Well, hello there, readers! I’m posting this on Monday, except I’m not really writing this on Monday. I am actually cobbling a few things together on Sunday just to throw you off! You see, while I normally maintain the practice of posting things in real time, Monday is occupied. I’ll spare you the details, but it involves more marsupial-style assaults on the keyboard and all manner of crazed pedantic info. So I’m going to try this temporally displaced post in lieu of real-time content and see if there’s any controversy. It is, after all, somehow dishonest. And you’ll even be reading this when the sun’s up, when, in fact, it’s “currently” dark outside. All this is a way of demonstrating just how incorrigible litbloggers are.
Now what in the sam hill is going on here? It seems to involve haircuts, a trip to Jamaica, the recent acquisition of a digital camera, and the sticking out of tongues. I approve of at least two elements of this divine equation. Indeed, all this is a helpful reminder that I really need to get in more trouble. What I do know is that my current digital camera is on the fritz. So I can’t shock you with frightening photos of what I tend to look like after I’ve had a recent haircut (self-inflicted, I must confess; this is what happens when you bald). But I plan to frighten in other ways. And none of it involves Jonathan Franzen.

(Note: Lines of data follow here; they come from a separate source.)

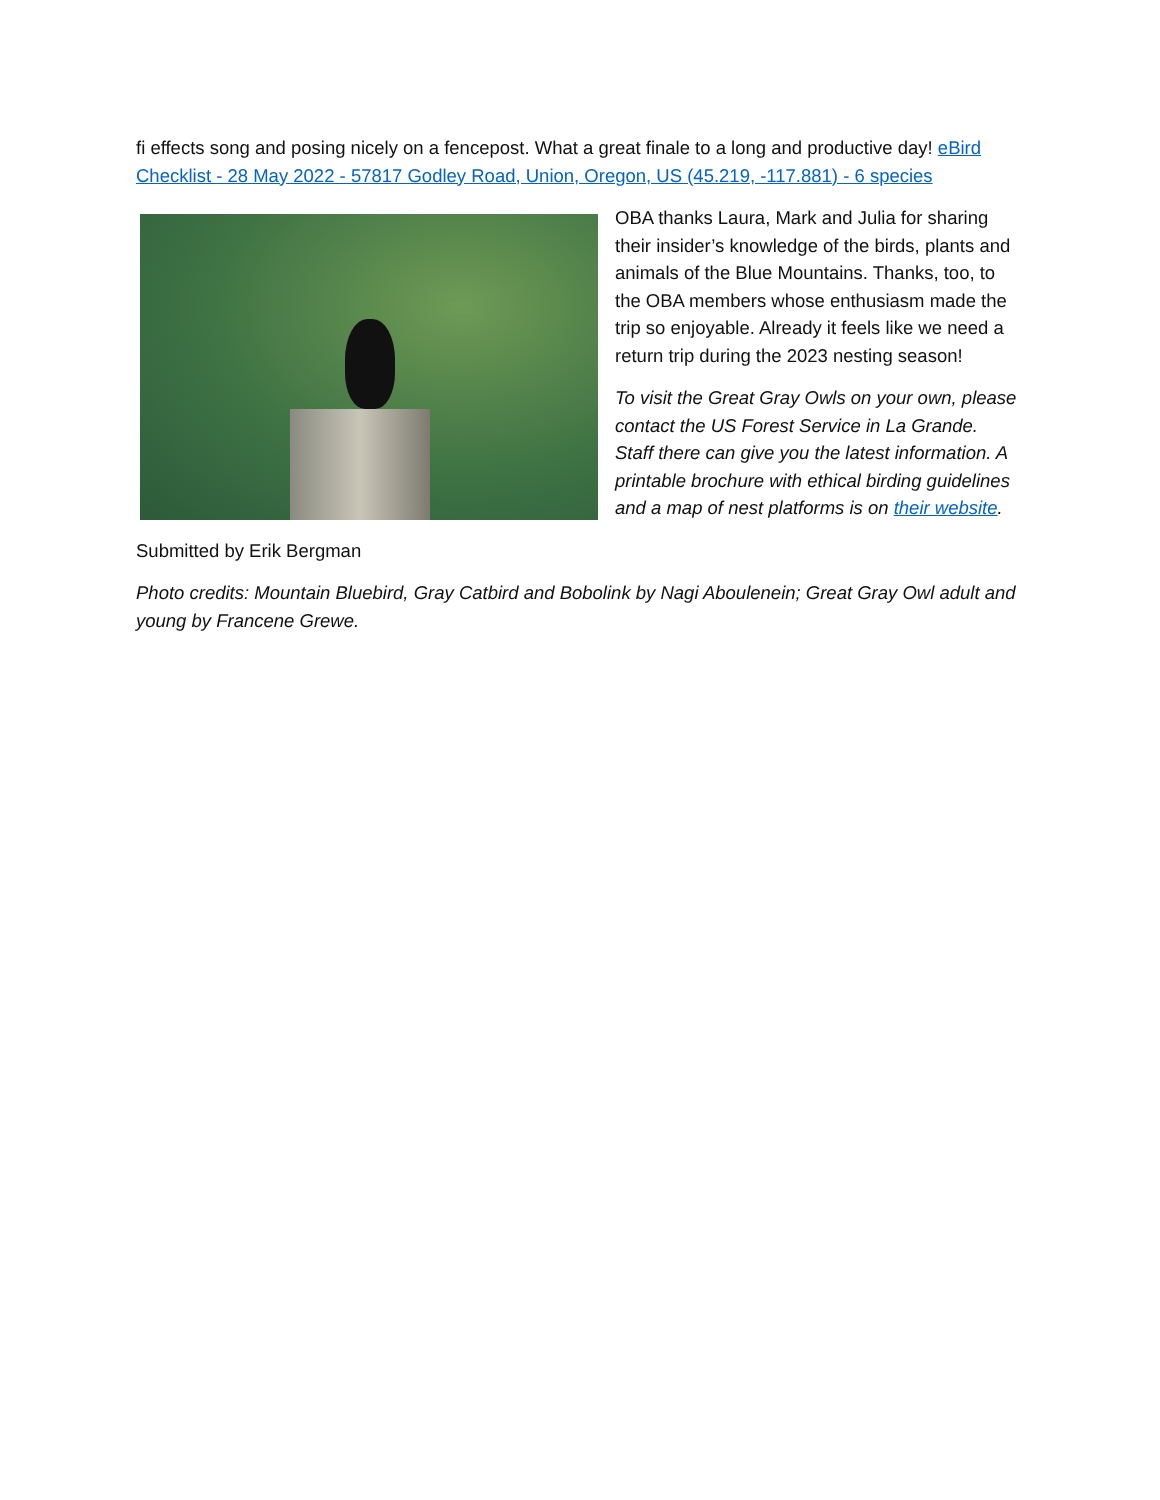fi effects song and posing nicely on a fencepost. What a great finale to a long and productive day! eBird Checklist - 28 May 2022 - 57817 Godley Road, Union, Oregon, US (45.219, -117.881) - 6 species
OBA thanks Laura, Mark and Julia for sharing their insider’s knowledge of the birds, plants and animals of the Blue Mountains. Thanks, too, to the OBA members whose enthusiasm made the trip so enjoyable. Already it feels like we need a return trip during the 2023 nesting season!
To visit the Great Gray Owls on your own, please contact the US Forest Service in La Grande. Staff there can give you the latest information. A printable brochure with ethical birding guidelines and a map of nest platforms is on their website.
Submitted by Erik Bergman
Photo credits: Mountain Bluebird, Gray Catbird and Bobolink by Nagi Aboulenein; Great Gray Owl adult and young by Francene Grewe.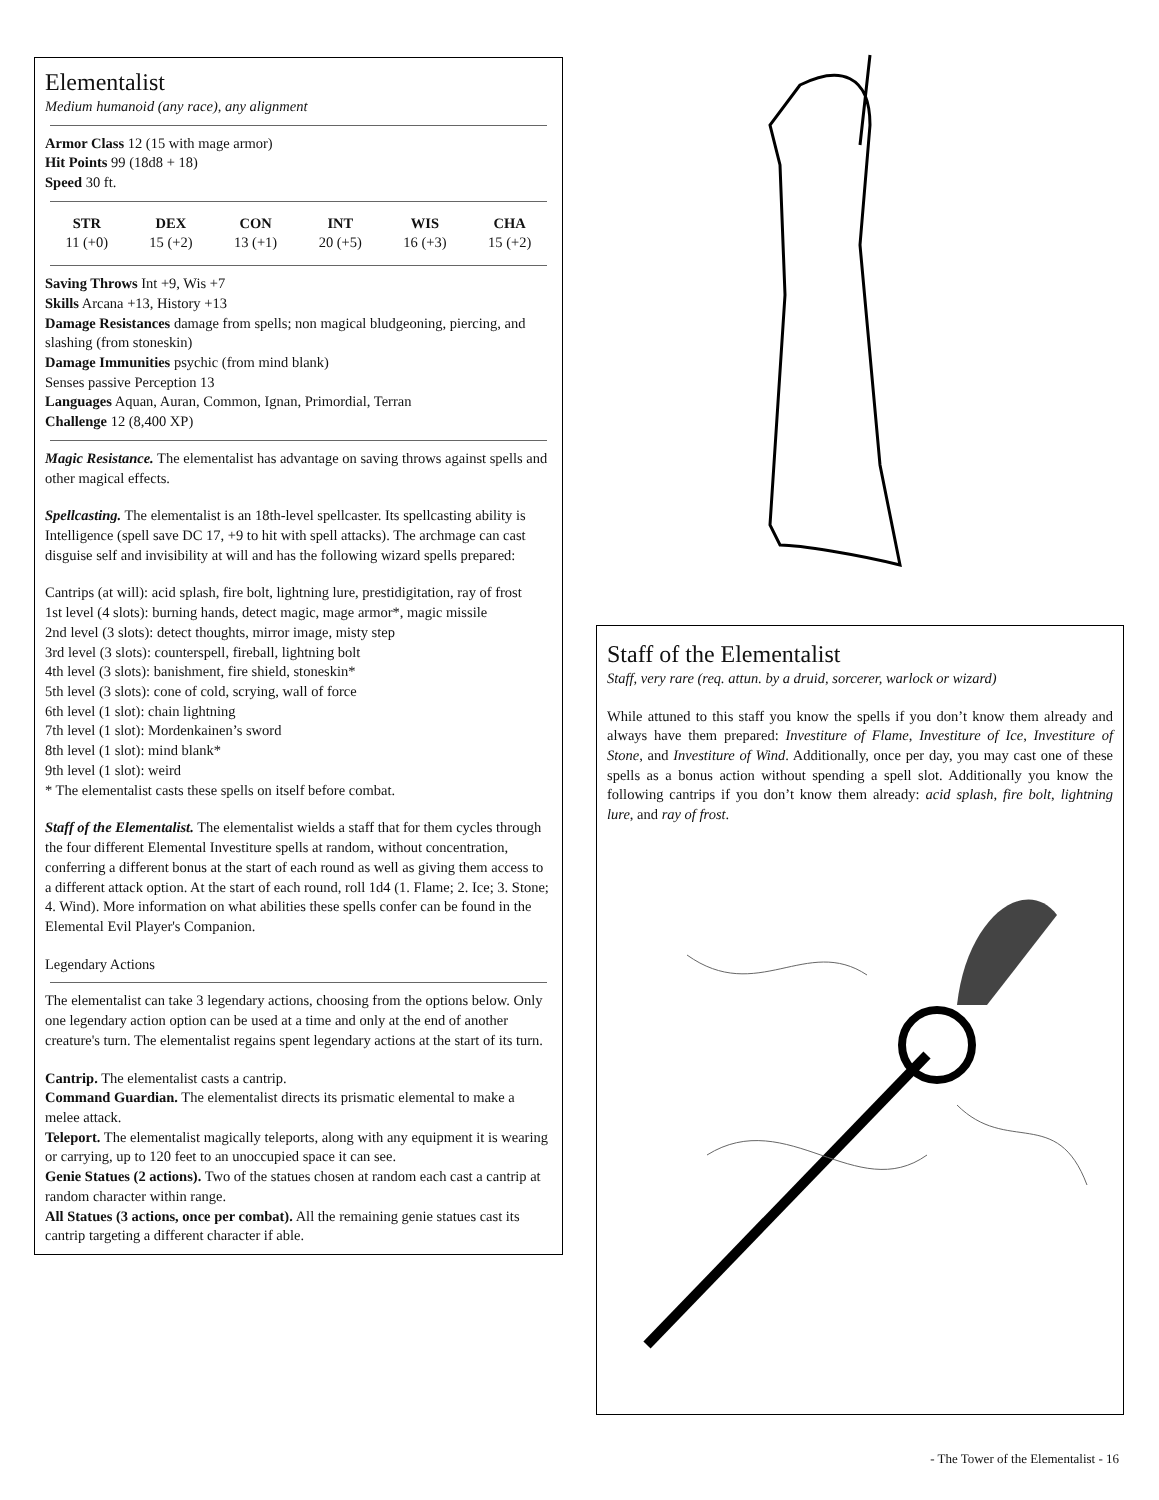Elementalist
Medium humanoid (any race), any alignment
Armor Class 12 (15 with mage armor)
Hit Points 99 (18d8 + 18)
Speed 30 ft.
| STR | DEX | CON | INT | WIS | CHA |
| --- | --- | --- | --- | --- | --- |
| 11 (+0) | 15 (+2) | 13 (+1) | 20 (+5) | 16 (+3) | 15 (+2) |
Saving Throws Int +9, Wis +7
Skills Arcana +13, History +13
Damage Resistances damage from spells; non magical bludgeoning, piercing, and slashing (from stoneskin)
Damage Immunities psychic (from mind blank)
Senses passive Perception 13
Languages Aquan, Auran, Common, Ignan, Primordial, Terran
Challenge 12 (8,400 XP)
Magic Resistance. The elementalist has advantage on saving throws against spells and other magical effects.
Spellcasting. The elementalist is an 18th-level spellcaster. Its spellcasting ability is Intelligence (spell save DC 17, +9 to hit with spell attacks). The archmage can cast disguise self and invisibility at will and has the following wizard spells prepared:
Cantrips (at will): acid splash, fire bolt, lightning lure, prestidigitation, ray of frost
1st level (4 slots): burning hands, detect magic, mage armor*, magic missile
2nd level (3 slots): detect thoughts, mirror image, misty step
3rd level (3 slots): counterspell, fireball, lightning bolt
4th level (3 slots): banishment, fire shield, stoneskin*
5th level (3 slots): cone of cold, scrying, wall of force
6th level (1 slot): chain lightning
7th level (1 slot): Mordenkainen’s sword
8th level (1 slot): mind blank*
9th level (1 slot): weird
* The elementalist casts these spells on itself before combat.
Staff of the Elementalist. The elementalist wields a staff that for them cycles through the four different Elemental Investiture spells at random, without concentration, conferring a different bonus at the start of each round as well as giving them access to a different attack option. At the start of each round, roll 1d4 (1. Flame; 2. Ice; 3. Stone; 4. Wind). More information on what abilities these spells confer can be found in the Elemental Evil Player's Companion.
Legendary Actions
The elementalist can take 3 legendary actions, choosing from the options below. Only one legendary action option can be used at a time and only at the end of another creature's turn. The elementalist regains spent legendary actions at the start of its turn.
Cantrip. The elementalist casts a cantrip.
Command Guardian. The elementalist directs its prismatic elemental to make a melee attack.
Teleport. The elementalist magically teleports, along with any equipment it is wearing or carrying, up to 120 feet to an unoccupied space it can see.
Genie Statues (2 actions). Two of the statues chosen at random each cast a cantrip at random character within range.
All Statues (3 actions, once per combat). All the remaining genie statues cast its cantrip targeting a different character if able.
Staff of the Elementalist
Staff, very rare (req. attun. by a druid, sorcerer, warlock or wizard)
While attuned to this staff you know the spells if you don’t know them already and always have them prepared: Investiture of Flame, Investiture of Ice, Investiture of Stone, and Investiture of Wind. Additionally, once per day, you may cast one of these spells as a bonus action without spending a spell slot. Additionally you know the following cantrips if you don’t know them already: acid splash, fire bolt, lightning lure, and ray of frost.
- The Tower of the Elementalist - 16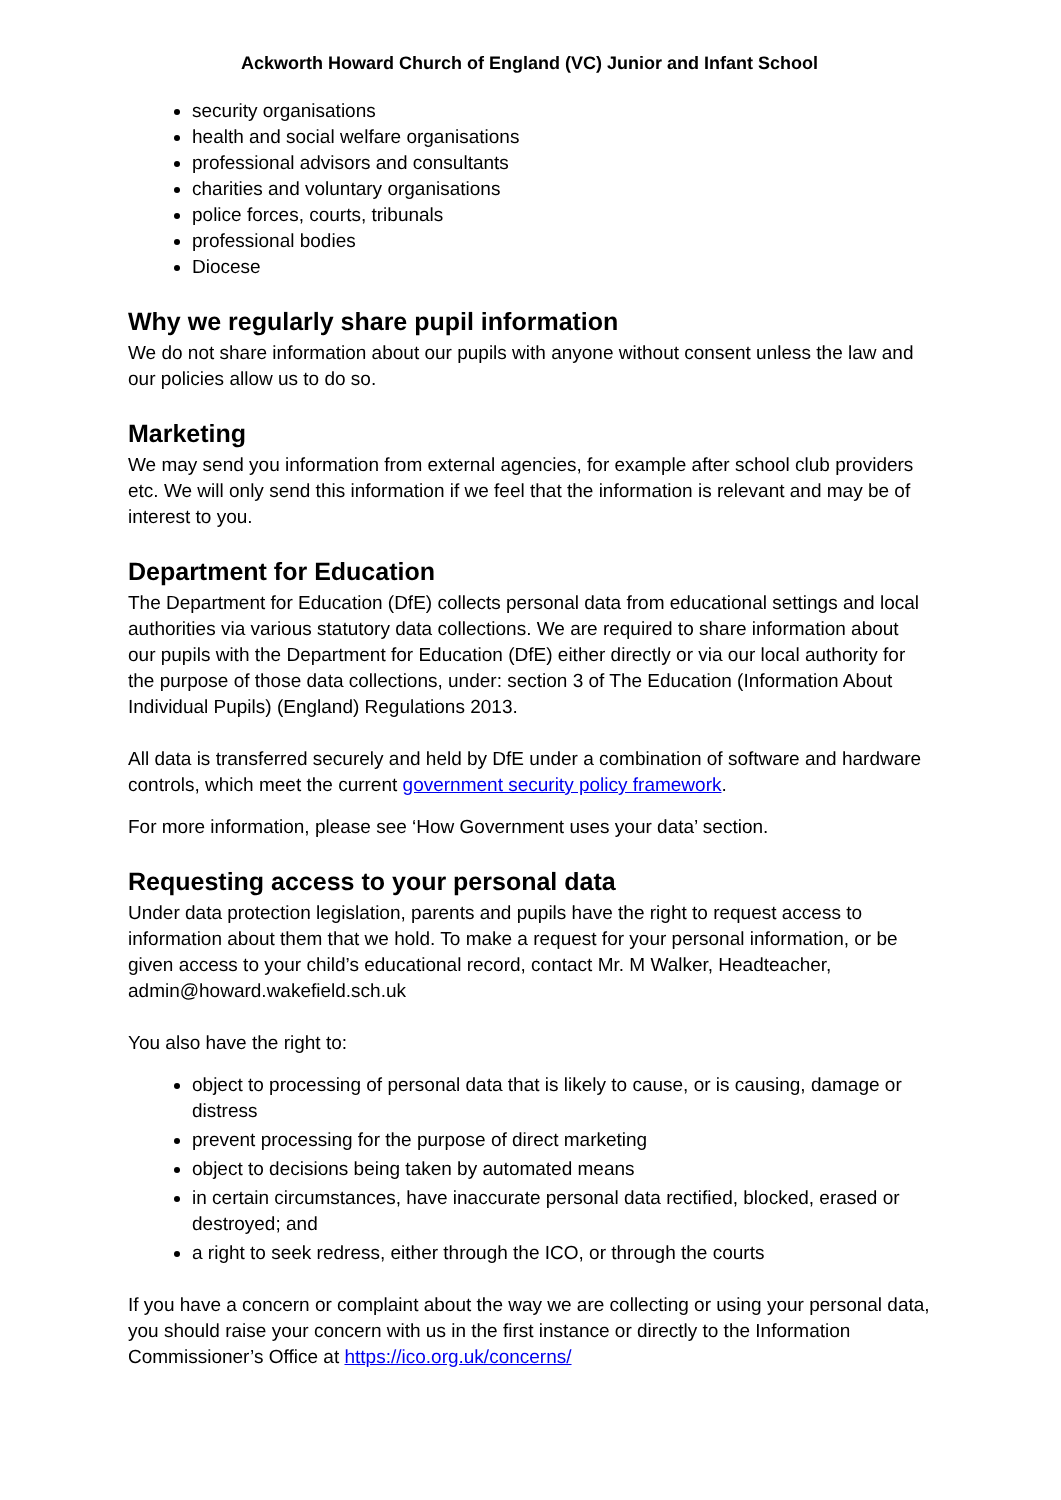Ackworth Howard Church of England (VC) Junior and Infant School
security organisations
health and social welfare organisations
professional advisors and consultants
charities and voluntary organisations
police forces, courts, tribunals
professional bodies
Diocese
Why we regularly share pupil information
We do not share information about our pupils with anyone without consent unless the law and our policies allow us to do so.
Marketing
We may send you information from external agencies, for example after school club providers etc. We will only send this information if we feel that the information is relevant and may be of interest to you.
Department for Education
The Department for Education (DfE) collects personal data from educational settings and local authorities via various statutory data collections. We are required to share information about our pupils with the Department for Education (DfE) either directly or via our local authority for the purpose of those data collections, under: section 3 of The Education (Information About Individual Pupils) (England) Regulations 2013.
All data is transferred securely and held by DfE under a combination of software and hardware controls, which meet the current government security policy framework.
For more information, please see ‘How Government uses your data’ section.
Requesting access to your personal data
Under data protection legislation, parents and pupils have the right to request access to information about them that we hold. To make a request for your personal information, or be given access to your child’s educational record, contact Mr. M Walker, Headteacher, admin@howard.wakefield.sch.uk
You also have the right to:
object to processing of personal data that is likely to cause, or is causing, damage or distress
prevent processing for the purpose of direct marketing
object to decisions being taken by automated means
in certain circumstances, have inaccurate personal data rectified, blocked, erased or destroyed; and
a right to seek redress, either through the ICO, or through the courts
If you have a concern or complaint about the way we are collecting or using your personal data, you should raise your concern with us in the first instance or directly to the Information Commissioner’s Office at https://ico.org.uk/concerns/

I haven’t yet confessed how vital the hero is to Brooklyn food culture. Let me assure you that it is vital, although this means nothing to you because you are reading this many hours from the composition of this post. Which is to say that, yes, you should be worried about temporal blogging experiments.
I regret to inform Ms. Klein (and Mr. Steinberg) that the shock is not wearing off. The problem is that “shock doctrine” is designed more as a buzz word rather than a bona-fide doctrine. I have no more use for buzz words than I do buzz cuts that do not come from my hand. It is just possible that Naomi Klein is a suitable barber, but I doubt it.
Pete Anderson is trying out Oxford American and blogging about it. We really need more of these magazine consumer reports. So I put forth the question to readers: what are your magazine subscriptions and are you really getting your money’s worth?
Chip McGrath is busy devoting at least two grafs to Martin’s appearance. I wonder sometimes if McGrath is wasting his times these days or if I’ve seriously overestimated him. This is a damn superficial interview. (And why the hell do you call this guy “Chip?” You may as well call him Sparky while you’re at it.)
The Kansas City Star has named its top 100 books of the year. But since How Starbucks Saved My Life and the vastly overrated Amy Bloom novel Away is on it, well, you know what you’re in for.
I would like to tell you that a novel by an author is better than you might be thinking, but these opinions shall have to be restrained.
I also wish to confess of the noisy pipes here in Brooklyn. Good goddam, the sounds wake me up! How were such vociferous pipes constructed? Why weren’t they replaced? And why do we put up with this noise? Guess I’m now a New Yorker of sorts.
I have, incidentally, grown another beard. Rex Reed calls it “the best beard Ed Champion tried to grow since the last one.” Roger Ebert says, “Thousands of follicles come together and we are left wondering why.” Kenneth Turan writes, “Why does he grow these beards in the first place? It is this rhetorical question that best represents the Ed Champion problem in a nutshell.” Okay, the reviews are mixed. But, for now, I’m keeping it.